Following are the results that I got...

survey_c length: 1
list_multimedia_c length: 1
multimedia_c length: 4

so most probably the XML string that you are receiving in this method are not what you are thinking they should be...
>> the parse() method requires an InputStream, using StringReader wont compile.

Sorry it has an overload which needs an InputSource - you can use it the way kuldeep as suggested.
(the input source being from the string reader)
Well thats working, I got better numbers but still alittle off...however: The XML I provided was only one node (for simplicity)..some of the other nodes have special characters..

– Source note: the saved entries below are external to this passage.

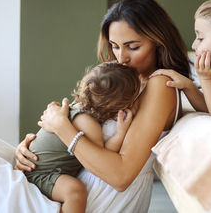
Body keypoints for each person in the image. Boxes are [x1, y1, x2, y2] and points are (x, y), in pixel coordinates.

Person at [15, 0, 190, 212]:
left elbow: (121, 176)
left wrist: (62, 129)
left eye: (133, 47)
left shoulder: (160, 84)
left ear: (158, 41)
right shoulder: (122, 81)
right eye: (115, 46)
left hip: (106, 202)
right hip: (68, 193)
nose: (121, 57)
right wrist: (33, 150)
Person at [25, 62, 140, 213]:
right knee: (75, 191)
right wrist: (120, 133)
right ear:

What special characters would blow up the parser? Apostrophe, comma? Should I use a regex to replace those characters? (of course I dont see any < or > which is obvious.)
The special characters have escape sequences available, e.g., &lt for < and &gt for >
Yeah its just more spaces, I just removed line returns, but spaces was messing it up also.
>>Yeah its just more spaces, I just removed line returns, but spaces was messing it up also.

As I said the XML Parser counts spaces as valid nodes... thats why normalize should be used..

or a pre parser which takes out the spaces & linefeeds from the source.
ASP.NET is much better this regards..:-)
I guess as per the DOM specification, it is actually supposed to count them :)
Well a simple regex replace with the whitespace char should fix it.

normalize() was not removing the white space...at least with my implementation.

I was going to try Xerces but it looks a little to bloated for what I need.